Yep, good point! Was about to hit publish on that bit and steering all customers in general towards the redesigned App Store that’s part of iOS 11.

My girlfriend won’t be pleased: she still uses iTunes on our iMac for all things iPhone. And, how will I now sync homemade ringtones to my iPhone? Garage Band has a ringtone creator, with the option to send the tone to iTunes. What is the process now?

Will it let you airdrop through the sharing option? I’m away from my Mac at the moment, so I can’t check for myself.

That’s the first thing I wondered. I have a number of custom ringtones I use. I can understand removing the App Store. But why remove ringtones? Aside from forcing us to buy ringtones…

You can do it via iOS according to Apple’s support page

While mostly not a big deal, if you have apps that have been pulled from the app store for whatever reason, now you won’t be able to load them on new devices. It’s a minor issue, but could be a hassle. There are a few board games like this. I had always kept a "backup" of apps on my desktop just in case. I guess that won’t work in the future. Is there any benefit to updating to 12.7 if you’re not getting a new device?

Without the App Store I suspect iTunes is going to feel a little faster. Maybe.

Don’t hold your breath. Without the App Store iTunes is still a mess.

Well, in my experience iTunes has never felt slow or complicated. I almost never use other features other than music playback and syncing over the air. I run it on a 2010 macbook pro 13 with an SSD..

It feels plenty fast to me anyway. Spotify feels muuuuch more bloated and slow to load and stuff.

These can still be manually synced, according to Apple’s help page.

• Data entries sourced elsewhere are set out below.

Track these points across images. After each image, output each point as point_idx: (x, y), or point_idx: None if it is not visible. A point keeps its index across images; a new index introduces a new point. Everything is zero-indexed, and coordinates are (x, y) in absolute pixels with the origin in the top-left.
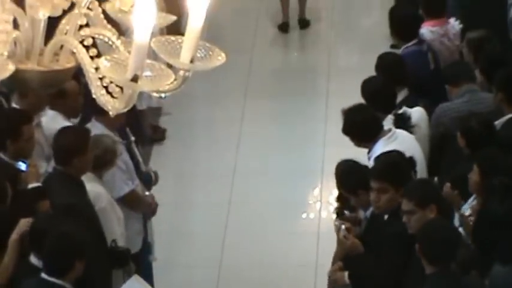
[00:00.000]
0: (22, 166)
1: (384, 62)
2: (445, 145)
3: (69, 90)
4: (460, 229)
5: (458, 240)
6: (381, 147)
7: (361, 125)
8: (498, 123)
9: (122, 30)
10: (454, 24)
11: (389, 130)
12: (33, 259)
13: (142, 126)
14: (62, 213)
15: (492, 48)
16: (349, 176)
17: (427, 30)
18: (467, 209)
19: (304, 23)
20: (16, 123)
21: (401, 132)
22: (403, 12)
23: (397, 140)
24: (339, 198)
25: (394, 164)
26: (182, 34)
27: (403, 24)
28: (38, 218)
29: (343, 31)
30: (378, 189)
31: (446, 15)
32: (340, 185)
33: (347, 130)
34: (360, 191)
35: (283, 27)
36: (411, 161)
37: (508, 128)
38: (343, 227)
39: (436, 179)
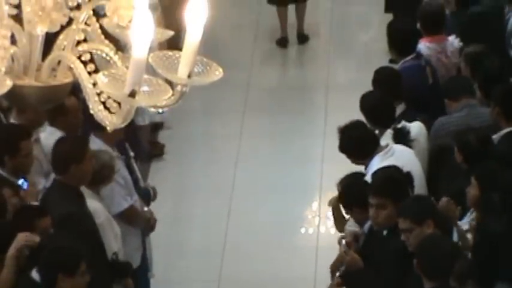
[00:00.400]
0: (24, 184)
1: (381, 77)
2: (443, 159)
3: (69, 107)
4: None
5: (457, 255)
6: (378, 163)
7: (357, 142)
8: (496, 137)
9: (119, 46)
10: (453, 41)
11: (386, 146)
12: (34, 274)
13: (141, 141)
14: (60, 224)
15: (490, 64)
16: (345, 192)
17: (424, 46)
18: (465, 224)
19: (302, 38)
20: (14, 139)
21: (398, 147)
22: (401, 27)
23: (394, 156)
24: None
25: (392, 179)
26: (181, 49)
27: (401, 38)
28: (43, 234)
29: (342, 46)
30: (377, 205)
31: (444, 32)
32: (338, 199)
33: (343, 148)
34: (354, 208)
35: (282, 43)
36: (408, 176)
37: (505, 143)
38: (343, 241)
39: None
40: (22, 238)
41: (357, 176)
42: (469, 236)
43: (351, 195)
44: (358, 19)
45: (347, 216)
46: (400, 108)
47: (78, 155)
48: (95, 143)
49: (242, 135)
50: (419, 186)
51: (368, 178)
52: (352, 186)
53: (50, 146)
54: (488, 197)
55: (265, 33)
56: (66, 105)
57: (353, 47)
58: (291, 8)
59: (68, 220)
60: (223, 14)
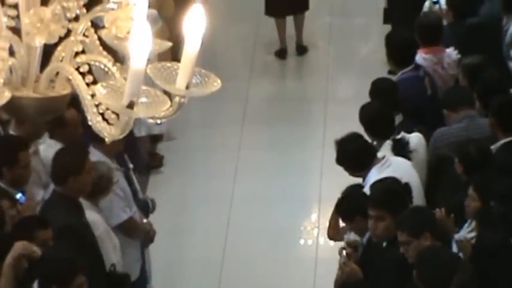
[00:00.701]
0: (21, 198)
1: (378, 88)
2: (442, 170)
3: (69, 119)
4: (460, 255)
5: (457, 266)
6: (375, 175)
7: (353, 155)
8: (493, 148)
9: (118, 57)
10: (451, 53)
11: (383, 157)
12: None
13: (140, 153)
14: (59, 235)
15: (489, 75)
16: (346, 201)
17: (420, 56)
18: (466, 235)
19: (301, 50)
20: (12, 150)
21: (395, 158)
22: (399, 38)
23: (391, 167)
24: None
25: (390, 191)
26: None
27: (399, 50)
28: (44, 246)
29: (341, 58)
30: (375, 216)
31: (442, 43)
32: (337, 210)
33: (340, 161)
34: (357, 216)
35: (281, 54)
36: (407, 187)
37: (502, 154)
38: (343, 252)
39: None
40: (19, 247)
41: (358, 186)
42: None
43: (354, 203)
44: (357, 31)
45: (342, 225)
46: (397, 119)
47: (77, 166)
48: (94, 155)
49: (241, 146)
50: (418, 197)
51: (366, 190)
52: (354, 194)
53: (49, 158)
54: (488, 208)
55: (263, 44)
56: (65, 118)
57: (352, 58)
58: (290, 20)
59: (66, 232)
60: (222, 25)
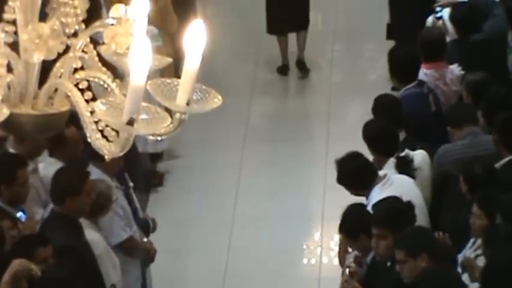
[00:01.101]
0: (22, 217)
1: (381, 104)
2: (446, 187)
3: (69, 137)
4: (466, 275)
5: (459, 286)
6: (377, 194)
7: (354, 174)
8: (497, 166)
9: (117, 73)
10: (454, 69)
11: (384, 176)
12: None
13: (141, 170)
14: (58, 255)
15: (494, 91)
16: (349, 219)
17: (422, 72)
18: (470, 254)
19: (302, 65)
20: (10, 168)
21: (397, 176)
22: (402, 54)
23: (393, 185)
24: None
25: (393, 210)
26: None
27: (402, 65)
28: (44, 264)
29: (344, 74)
30: (377, 235)
31: (446, 60)
32: (340, 228)
33: (341, 180)
34: (361, 234)
35: (283, 70)
36: (409, 206)
37: (506, 172)
38: (346, 271)
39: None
40: (16, 264)
41: (360, 204)
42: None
43: (357, 221)
44: (361, 50)
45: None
46: (401, 136)
47: (75, 188)
48: (94, 173)
49: (242, 164)
50: (421, 216)
51: (369, 209)
52: (357, 212)
53: (49, 177)
54: (494, 226)
55: (265, 60)
56: (65, 136)
57: (355, 75)
58: (293, 37)
59: (66, 251)
60: (223, 41)
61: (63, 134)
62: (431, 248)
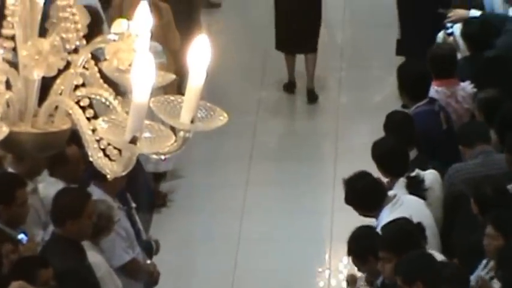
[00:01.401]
0: (23, 239)
1: (393, 121)
2: (458, 207)
3: (70, 156)
4: None
5: None
6: (386, 215)
7: (362, 194)
8: (510, 187)
9: (119, 90)
10: (466, 86)
11: (394, 196)
12: None
13: (144, 190)
14: (60, 279)
15: (508, 109)
16: (358, 241)
17: (433, 90)
18: (484, 275)
19: (312, 95)
20: (9, 188)
21: (407, 197)
22: (412, 70)
23: (403, 206)
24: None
25: (401, 233)
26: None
27: (412, 82)
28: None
29: (352, 93)
30: (383, 258)
31: (457, 77)
32: (349, 250)
33: (349, 200)
34: (370, 257)
35: (289, 88)
36: (419, 227)
37: None
38: None
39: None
40: (15, 286)
41: (369, 226)
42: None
43: (366, 243)
44: (370, 69)
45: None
46: (411, 155)
47: (76, 210)
48: (95, 193)
49: (248, 184)
50: (431, 237)
51: (379, 231)
52: (366, 234)
53: (50, 197)
54: (509, 247)
55: (271, 77)
56: (66, 154)
57: (363, 93)
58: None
59: (68, 275)
60: (228, 57)
61: (64, 152)
62: (426, 276)
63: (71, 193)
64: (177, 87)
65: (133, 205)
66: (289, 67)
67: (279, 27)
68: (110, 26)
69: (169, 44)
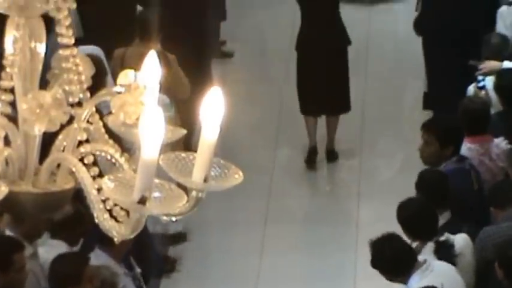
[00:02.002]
0: None
1: (426, 180)
2: (490, 274)
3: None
4: None
5: None
6: (416, 281)
7: (391, 258)
8: None
9: (125, 147)
10: (500, 142)
11: (424, 261)
12: None
13: (150, 254)
14: None
15: None
16: None
17: (464, 147)
18: None
19: (332, 155)
20: (6, 252)
21: (438, 263)
22: (442, 126)
23: (434, 272)
24: None
25: None
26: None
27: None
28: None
29: (374, 150)
30: None
31: (489, 132)
32: None
33: (376, 264)
34: None
35: (311, 157)
36: None
37: None
38: None
39: None
40: None
41: None
42: None
43: None
44: (391, 126)
45: None
46: (444, 218)
47: (75, 277)
48: (100, 257)
49: (264, 248)
50: None
51: None
52: None
53: (50, 262)
54: None
55: (286, 134)
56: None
57: (388, 151)
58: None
59: None
60: (242, 112)
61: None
62: None
63: (68, 259)
64: (185, 143)
65: (138, 270)
66: (309, 129)
67: (304, 89)
68: (114, 77)
69: (178, 93)
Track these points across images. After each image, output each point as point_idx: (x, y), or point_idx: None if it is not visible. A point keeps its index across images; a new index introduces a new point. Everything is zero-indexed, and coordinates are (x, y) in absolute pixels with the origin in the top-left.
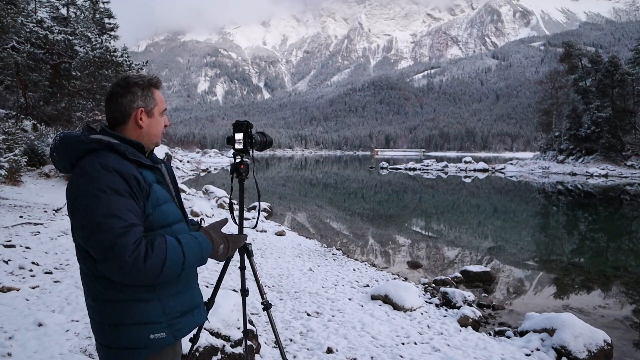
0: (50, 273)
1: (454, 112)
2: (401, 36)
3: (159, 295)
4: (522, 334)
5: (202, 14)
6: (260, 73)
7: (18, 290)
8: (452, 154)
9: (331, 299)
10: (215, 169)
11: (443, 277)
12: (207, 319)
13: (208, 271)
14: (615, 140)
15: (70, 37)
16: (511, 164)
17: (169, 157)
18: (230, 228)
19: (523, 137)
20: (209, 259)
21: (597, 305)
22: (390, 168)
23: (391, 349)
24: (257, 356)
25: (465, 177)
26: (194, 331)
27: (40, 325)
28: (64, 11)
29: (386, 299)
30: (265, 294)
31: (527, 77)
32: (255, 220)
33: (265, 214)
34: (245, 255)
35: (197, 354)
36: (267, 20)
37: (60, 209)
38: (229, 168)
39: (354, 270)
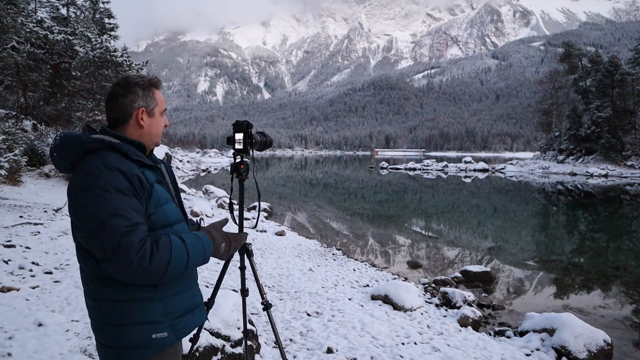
0: (50, 273)
1: (454, 112)
2: (401, 36)
3: (160, 294)
4: (522, 334)
5: (202, 14)
6: (260, 73)
7: (18, 290)
8: (452, 154)
9: (331, 299)
10: (215, 169)
11: (443, 277)
12: (207, 319)
13: (208, 271)
14: (615, 140)
15: (70, 37)
16: (511, 164)
17: (169, 157)
18: (231, 228)
19: (523, 137)
20: (211, 258)
21: (597, 305)
22: (390, 168)
23: (391, 349)
24: (257, 356)
25: (465, 177)
26: (194, 331)
27: (40, 325)
28: (64, 11)
29: (386, 299)
30: (265, 294)
31: (527, 77)
32: (255, 220)
33: (265, 214)
34: (245, 255)
35: (197, 354)
36: (267, 20)
37: (60, 209)
38: (229, 168)
39: (354, 270)
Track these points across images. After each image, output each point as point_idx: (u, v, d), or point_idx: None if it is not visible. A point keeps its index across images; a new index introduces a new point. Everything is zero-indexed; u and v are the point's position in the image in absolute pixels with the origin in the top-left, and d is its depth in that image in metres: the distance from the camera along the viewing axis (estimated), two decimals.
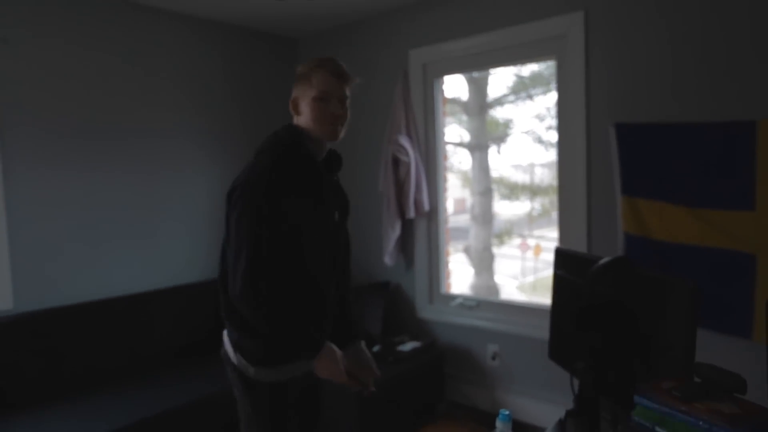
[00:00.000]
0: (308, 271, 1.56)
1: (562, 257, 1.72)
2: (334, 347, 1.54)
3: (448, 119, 3.47)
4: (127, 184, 3.06)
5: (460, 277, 3.65)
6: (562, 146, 2.81)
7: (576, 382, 1.50)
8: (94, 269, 2.92)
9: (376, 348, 3.03)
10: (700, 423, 0.95)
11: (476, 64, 3.16)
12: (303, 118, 1.59)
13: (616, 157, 2.50)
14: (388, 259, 3.35)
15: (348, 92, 1.62)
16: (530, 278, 4.41)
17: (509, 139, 3.74)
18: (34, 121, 2.71)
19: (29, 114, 2.69)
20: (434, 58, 3.24)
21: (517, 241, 4.26)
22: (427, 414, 3.08)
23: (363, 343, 1.77)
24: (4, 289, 2.59)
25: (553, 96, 2.86)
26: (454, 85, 3.53)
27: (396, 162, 3.25)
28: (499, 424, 1.16)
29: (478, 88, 3.71)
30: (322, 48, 3.83)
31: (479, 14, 3.02)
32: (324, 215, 1.61)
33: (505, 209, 4.02)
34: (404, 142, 3.19)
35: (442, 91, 3.34)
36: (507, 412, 1.17)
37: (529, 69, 3.29)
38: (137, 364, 2.84)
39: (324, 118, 1.55)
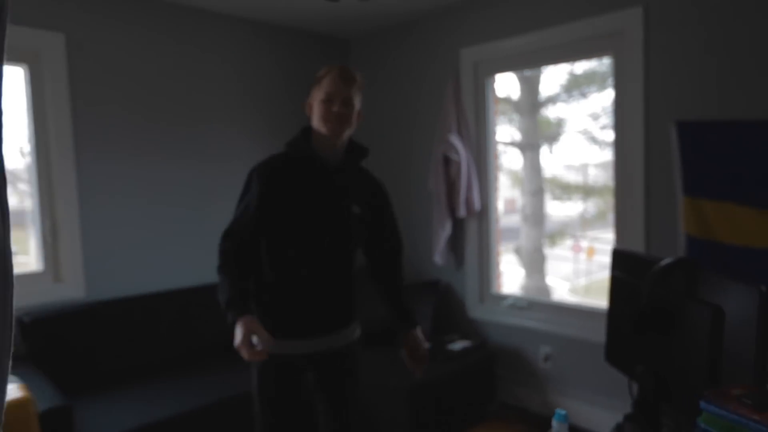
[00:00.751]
0: (289, 253, 1.70)
1: (619, 258, 1.68)
2: (251, 319, 1.59)
3: (499, 118, 3.44)
4: (191, 180, 3.21)
5: (510, 278, 3.62)
6: (619, 145, 2.74)
7: (635, 387, 1.47)
8: (160, 261, 3.07)
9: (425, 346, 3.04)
10: None
11: (529, 62, 3.12)
12: (313, 119, 1.73)
13: (677, 157, 2.41)
14: (438, 258, 3.35)
15: (355, 95, 1.71)
16: (583, 281, 4.30)
17: (562, 139, 3.66)
18: (105, 120, 2.88)
19: (101, 113, 2.87)
20: (486, 57, 3.22)
21: (569, 242, 4.17)
22: (477, 414, 3.07)
23: (419, 330, 1.87)
24: (77, 279, 2.76)
25: (608, 94, 2.78)
26: (506, 84, 3.49)
27: (447, 161, 3.25)
28: (555, 424, 1.15)
29: (530, 87, 3.65)
30: (374, 49, 3.88)
31: (533, 11, 2.98)
32: (320, 206, 1.71)
33: (557, 210, 3.94)
34: (455, 140, 3.19)
35: (494, 89, 3.32)
36: (563, 412, 1.15)
37: (582, 66, 3.21)
38: (196, 355, 2.96)
39: (327, 117, 1.68)
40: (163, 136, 3.09)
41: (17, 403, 1.82)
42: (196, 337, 3.01)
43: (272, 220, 1.69)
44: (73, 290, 2.75)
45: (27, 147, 2.72)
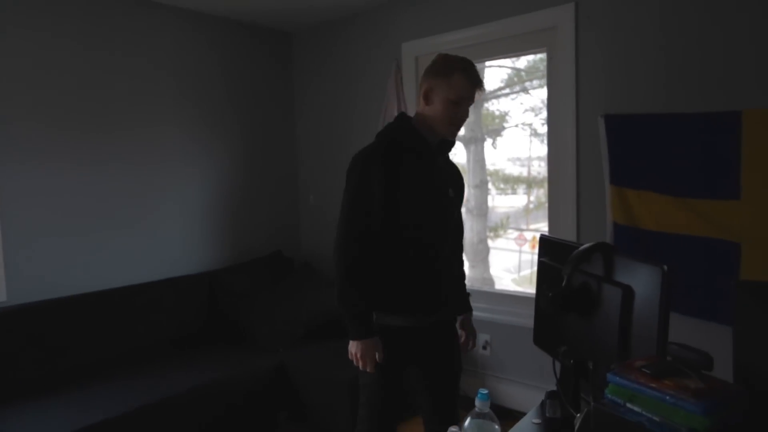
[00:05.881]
0: (418, 237, 1.74)
1: (545, 244, 1.75)
2: (373, 342, 1.70)
3: None
4: (121, 177, 3.09)
5: None
6: (553, 138, 2.84)
7: (558, 366, 1.54)
8: (88, 262, 2.95)
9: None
10: (667, 398, 0.98)
11: (468, 57, 3.16)
12: (431, 110, 1.72)
13: (604, 148, 2.52)
14: None
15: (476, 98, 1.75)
16: (527, 271, 4.43)
17: (505, 133, 3.75)
18: (26, 116, 2.73)
19: (22, 110, 2.71)
20: (426, 51, 3.26)
21: (513, 234, 4.28)
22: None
23: (471, 314, 2.03)
24: None
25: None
26: None
27: None
28: (477, 403, 1.19)
29: None
30: (316, 42, 3.85)
31: (471, 6, 3.04)
32: (431, 190, 1.77)
33: (501, 202, 4.04)
34: None
35: None
36: (485, 391, 1.19)
37: (524, 61, 3.30)
38: (132, 356, 2.88)
39: (452, 120, 1.71)
40: (91, 134, 2.96)
41: None
42: (131, 338, 2.93)
43: (388, 205, 1.69)
44: None
45: None
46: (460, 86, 1.67)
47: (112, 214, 3.05)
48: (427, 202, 1.75)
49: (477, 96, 1.73)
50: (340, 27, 3.70)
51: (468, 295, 2.05)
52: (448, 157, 1.91)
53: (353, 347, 1.72)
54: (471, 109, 1.80)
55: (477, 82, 1.70)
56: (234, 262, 3.58)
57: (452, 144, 1.86)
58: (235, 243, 3.65)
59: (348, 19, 3.64)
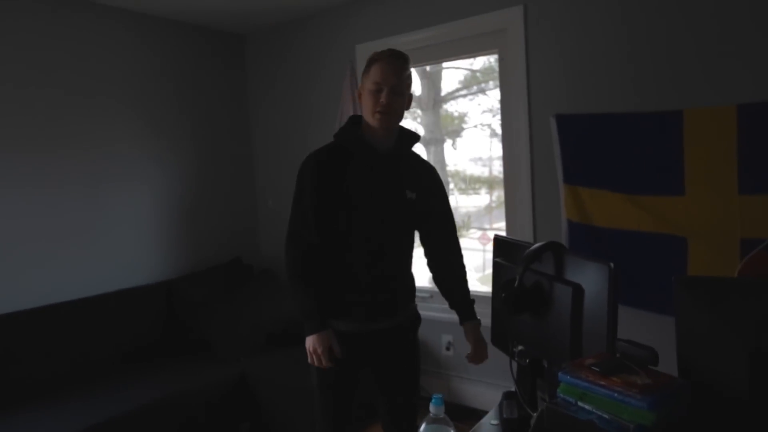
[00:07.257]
0: (357, 243, 1.71)
1: (499, 245, 1.76)
2: (325, 336, 1.68)
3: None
4: (69, 189, 2.96)
5: (417, 270, 3.68)
6: (507, 139, 2.87)
7: (515, 366, 1.55)
8: (37, 277, 2.81)
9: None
10: (615, 395, 0.99)
11: (422, 59, 3.19)
12: (362, 107, 1.72)
13: (557, 148, 2.57)
14: None
15: (404, 81, 1.69)
16: (491, 270, 4.47)
17: (464, 134, 3.78)
18: None
19: None
20: None
21: (476, 233, 4.32)
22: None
23: (480, 323, 1.97)
24: None
25: None
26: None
27: None
28: (432, 408, 1.18)
29: (432, 83, 3.74)
30: (271, 44, 3.80)
31: (423, 9, 3.05)
32: (374, 193, 1.72)
33: (464, 202, 4.07)
34: None
35: None
36: (440, 396, 1.19)
37: (480, 62, 3.33)
38: (83, 372, 2.76)
39: (372, 108, 1.67)
40: (36, 149, 2.82)
41: None
42: (81, 353, 2.81)
43: (328, 211, 1.69)
44: None
45: None
46: (375, 74, 1.67)
47: (61, 228, 2.92)
48: (366, 206, 1.71)
49: (401, 80, 1.67)
50: (294, 29, 3.66)
51: (470, 302, 1.98)
52: (415, 156, 1.87)
53: (307, 342, 1.71)
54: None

Added a line to clarify this + ringtones.

Reading the support page, I’m inferring that iTunes still DOES sync (normally?) with iPhones…but only via wire. Is that your interpretation?

I wonder how "syncing" is accomplished now… What is the software mechanic? And how can I have a backup for my phone? Does hand off do something here? Is there something special coming w/ High Sierra and APFS that enables that stuff?

Throwing my initial questions out there!

This was exactly my question. I hope it isn’t a "sorry, buy more iCloud storage space" kind of situation.

Well, as someone who exclusively uses iTunes to manage my singular iOS device – I haven’t used it for music in about half a decade at this point – uh, lame, I guess.

Seconded. I rarely use it for music, because I don’t listen to much music. Podcasts I just do on-phone. Ringtones, encrypted backup and app management…that’s what I use iTunes for!

I just use it for file transfers and app management, honestly. I do listen to quite a bit of music, but that’s all managed through Google Play Music – the free cloud sync of my entire library’s too good to pass up – and, well, the only iOS device I have is an iPad, so I don’t really feel the need to go through Apple’s whole ridiculously convoluted ringtone process. Podcasts are handled through Pocketcasts.

I desperately wish Apple would just let you mount iOS devices as storage, like you can with Android stuff. File transfers to my iPad are so much more of a pain in the arse than file transfers to my phone.

What about backing up to your Mac and restoring all the apps?

Does this force you to back up to iCloud to restore the apps??

What’s the point of having binaries of your iOS apps backed up? If you back up to iCloud, it just backs up a list of which apps you have, which takes no space at all, and then checks that list for what to re-download when you restore your phone.

Some people have and want to keep apps that have been removed from the App Store.